泣かせないようにするには、長時間抱っこが必要だったり根気強くあやさなければならず、赤ちゃんが好きでなければ出来る行動ではありません。
勉強するのが好きな人
赤ちゃんをケアするには、アセスメント力が重要で解剖生理や病態もしっかり理解していなければなりません。

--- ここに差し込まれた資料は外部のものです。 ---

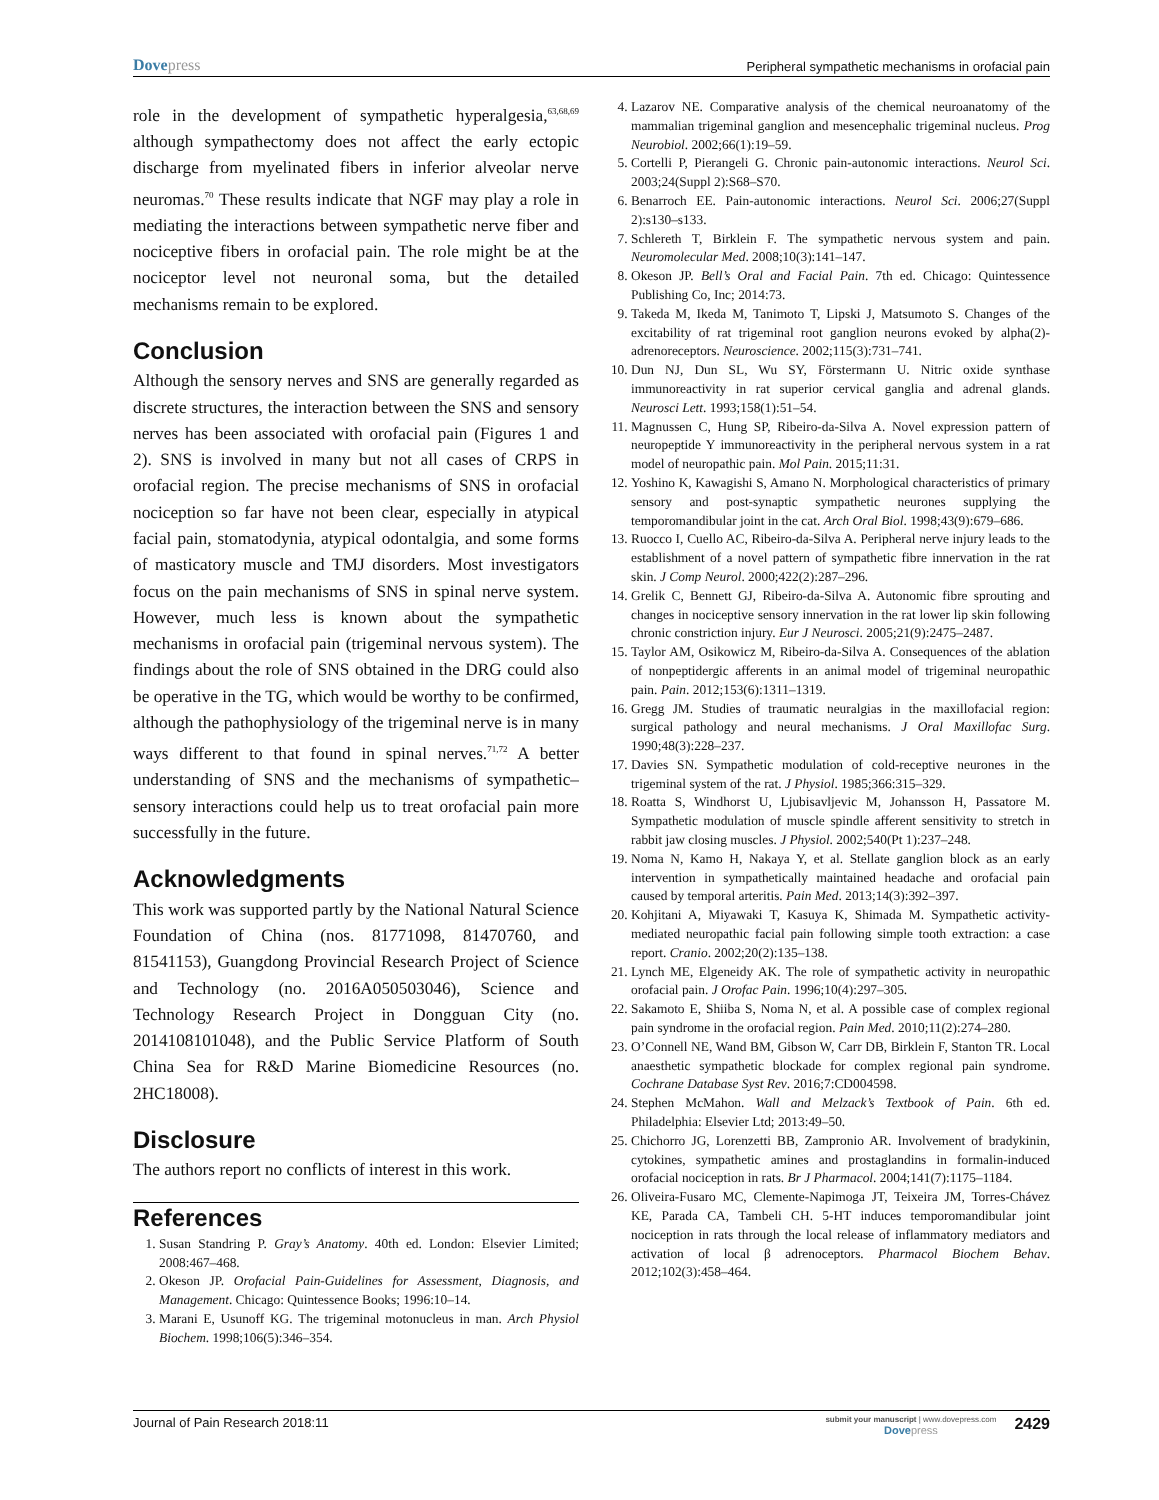Dovepress
Peripheral sympathetic mechanisms in orofacial pain
role in the development of sympathetic hyperalgesia,<sup>63,68,69</sup> although sympathectomy does not affect the early ectopic discharge from myelinated fibers in inferior alveolar nerve neuromas.<sup>70</sup> These results indicate that NGF may play a role in mediating the interactions between sympathetic nerve fiber and nociceptive fibers in orofacial pain. The role might be at the nociceptor level not neuronal soma, but the detailed mechanisms remain to be explored.
Conclusion
Although the sensory nerves and SNS are generally regarded as discrete structures, the interaction between the SNS and sensory nerves has been associated with orofacial pain (Figures 1 and 2). SNS is involved in many but not all cases of CRPS in orofacial region. The precise mechanisms of SNS in orofacial nociception so far have not been clear, especially in atypical facial pain, stomatodynia, atypical odontalgia, and some forms of masticatory muscle and TMJ disorders. Most investigators focus on the pain mechanisms of SNS in spinal nerve system. However, much less is known about the sympathetic mechanisms in orofacial pain (trigeminal nervous system). The findings about the role of SNS obtained in the DRG could also be operative in the TG, which would be worthy to be confirmed, although the pathophysiology of the trigeminal nerve is in many ways different to that found in spinal nerves.<sup>71,72</sup> A better understanding of SNS and the mechanisms of sympathetic–sensory interactions could help us to treat orofacial pain more successfully in the future.
Acknowledgments
This work was supported partly by the National Natural Science Foundation of China (nos. 81771098, 81470760, and 81541153), Guangdong Provincial Research Project of Science and Technology (no. 2016A050503046), Science and Technology Research Project in Dongguan City (no. 2014108101048), and the Public Service Platform of South China Sea for R&D Marine Biomedicine Resources (no. 2HC18008).
Disclosure
The authors report no conflicts of interest in this work.
References
1. Susan Standring P. Gray’s Anatomy. 40th ed. London: Elsevier Limited; 2008:467–468.
2. Okeson JP. Orofacial Pain-Guidelines for Assessment, Diagnosis, and Management. Chicago: Quintessence Books; 1996:10–14.
3. Marani E, Usunoff KG. The trigeminal motonucleus in man. Arch Physiol Biochem. 1998;106(5):346–354.
4. Lazarov NE. Comparative analysis of the chemical neuroanatomy of the mammalian trigeminal ganglion and mesencephalic trigeminal nucleus. Prog Neurobiol. 2002;66(1):19–59.
5. Cortelli P, Pierangeli G. Chronic pain-autonomic interactions. Neurol Sci. 2003;24(Suppl 2):S68–S70.
6. Benarroch EE. Pain-autonomic interactions. Neurol Sci. 2006;27(Suppl 2):s130–s133.
7. Schlereth T, Birklein F. The sympathetic nervous system and pain. Neuromolecular Med. 2008;10(3):141–147.
8. Okeson JP. Bell’s Oral and Facial Pain. 7th ed. Chicago: Quintessence Publishing Co, Inc; 2014:73.
9. Takeda M, Ikeda M, Tanimoto T, Lipski J, Matsumoto S. Changes of the excitability of rat trigeminal root ganglion neurons evoked by alpha(2)-adrenoreceptors. Neuroscience. 2002;115(3):731–741.
10. Dun NJ, Dun SL, Wu SY, Förstermann U. Nitric oxide synthase immunoreactivity in rat superior cervical ganglia and adrenal glands. Neurosci Lett. 1993;158(1):51–54.
11. Magnussen C, Hung SP, Ribeiro-da-Silva A. Novel expression pattern of neuropeptide Y immunoreactivity in the peripheral nervous system in a rat model of neuropathic pain. Mol Pain. 2015;11:31.
12. Yoshino K, Kawagishi S, Amano N. Morphological characteristics of primary sensory and post-synaptic sympathetic neurones supplying the temporomandibular joint in the cat. Arch Oral Biol. 1998;43(9):679–686.
13. Ruocco I, Cuello AC, Ribeiro-da-Silva A. Peripheral nerve injury leads to the establishment of a novel pattern of sympathetic fibre innervation in the rat skin. J Comp Neurol. 2000;422(2):287–296.
14. Grelik C, Bennett GJ, Ribeiro-da-Silva A. Autonomic fibre sprouting and changes in nociceptive sensory innervation in the rat lower lip skin following chronic constriction injury. Eur J Neurosci. 2005;21(9):2475–2487.
15. Taylor AM, Osikowicz M, Ribeiro-da-Silva A. Consequences of the ablation of nonpeptidergic afferents in an animal model of trigeminal neuropathic pain. Pain. 2012;153(6):1311–1319.
16. Gregg JM. Studies of traumatic neuralgias in the maxillofacial region: surgical pathology and neural mechanisms. J Oral Maxillofac Surg. 1990;48(3):228–237.
17. Davies SN. Sympathetic modulation of cold-receptive neurones in the trigeminal system of the rat. J Physiol. 1985;366:315–329.
18. Roatta S, Windhorst U, Ljubisavljevic M, Johansson H, Passatore M. Sympathetic modulation of muscle spindle afferent sensitivity to stretch in rabbit jaw closing muscles. J Physiol. 2002;540(Pt 1):237–248.
19. Noma N, Kamo H, Nakaya Y, et al. Stellate ganglion block as an early intervention in sympathetically maintained headache and orofacial pain caused by temporal arteritis. Pain Med. 2013;14(3):392–397.
20. Kohjitani A, Miyawaki T, Kasuya K, Shimada M. Sympathetic activity-mediated neuropathic facial pain following simple tooth extraction: a case report. Cranio. 2002;20(2):135–138.
21. Lynch ME, Elgeneidy AK. The role of sympathetic activity in neuropathic orofacial pain. J Orofac Pain. 1996;10(4):297–305.
22. Sakamoto E, Shiiba S, Noma N, et al. A possible case of complex regional pain syndrome in the orofacial region. Pain Med. 2010;11(2):274–280.
23. O’Connell NE, Wand BM, Gibson W, Carr DB, Birklein F, Stanton TR. Local anaesthetic sympathetic blockade for complex regional pain syndrome. Cochrane Database Syst Rev. 2016;7:CD004598.
24. Stephen McMahon. Wall and Melzack’s Textbook of Pain. 6th ed. Philadelphia: Elsevier Ltd; 2013:49–50.
25. Chichorro JG, Lorenzetti BB, Zampronio AR. Involvement of bradykinin, cytokines, sympathetic amines and prostaglandins in formalin-induced orofacial nociception in rats. Br J Pharmacol. 2004;141(7):1175–1184.
26. Oliveira-Fusaro MC, Clemente-Napimoga JT, Teixeira JM, Torres-Chávez KE, Parada CA, Tambeli CH. 5-HT induces temporomandibular joint nociception in rats through the local release of inflammatory mediators and activation of local β adrenoceptors. Pharmacol Biochem Behav. 2012;102(3):458–464.
Journal of Pain Research 2018:11
submit your manuscript | www.dovepress.com
Dovepress
2429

赤ちゃんは大人と違い、薬の副作用などもダイレクトに影響を受けるので「知らなかった」では済まされない事が多く、専門的な知識が必要不可欠です。
几帳面・丁寧な人
NICUの仕事は繊細さが求めらます。
赤ちゃんに負担の少ないケアをする上では、細かい作業が出来る必要があります。
メンタルの強い人
NICUでは赤ちゃんの死と向き合う事があったり、常に繊細さを求められるので精神的プレッシャーがかなりあります。
それに耐えられるメンタルの強さは、必要不可欠です。
NICU看護師に向いてない人
基本的には向いている人の逆になりますが・・・。
赤ちゃんが苦手な人
赤ちゃんが苦手な人は、まずNICU看護師には向いていません。
勉強するのが嫌いな人
NICUで働くには専門的な知識の勉強が必要不可欠なため、勉強するのが嫌いな人はNICU看護師には向いていません。
ガサツ・適当な人
看護師の基本としてガサツで適当はダメな事ですよね。
赤ちゃんの場合、ガサツで適当な看護は赤ちゃんの急変や死に直結します。
そのため、何をやるのもガサツで適当な人はNICU看護師には向いていません。
メンタルが弱い人
赤ちゃんの死と向き合う事があったり、常に繊細さを求められるNICUは精神的プレッシャーが大きいため、それに耐えられないメンタルの弱い人はNICU看護師には向いていません。
まとめ
元NICU看護師がNICUの仕事内容やどんな人が向いているのか?
などなど、NICUについて詳しく説明していきましたが…いかがでしたか?
NICUについて、この記事が参考になりましたら幸いです。
NICUに配属になってこれから頑張るという方、頑張ってください!
そしてぜひともNICU看護師になりたい!NICU看護師になりたくなった!という方、
NICUはかなり特殊な科になりますが、やりがいがあり貴重な経験をたくさん出来る魅力的な科でもあります。
ぜひなってください!!!
NICU看護師として働くあなたを楽しみに期待しています。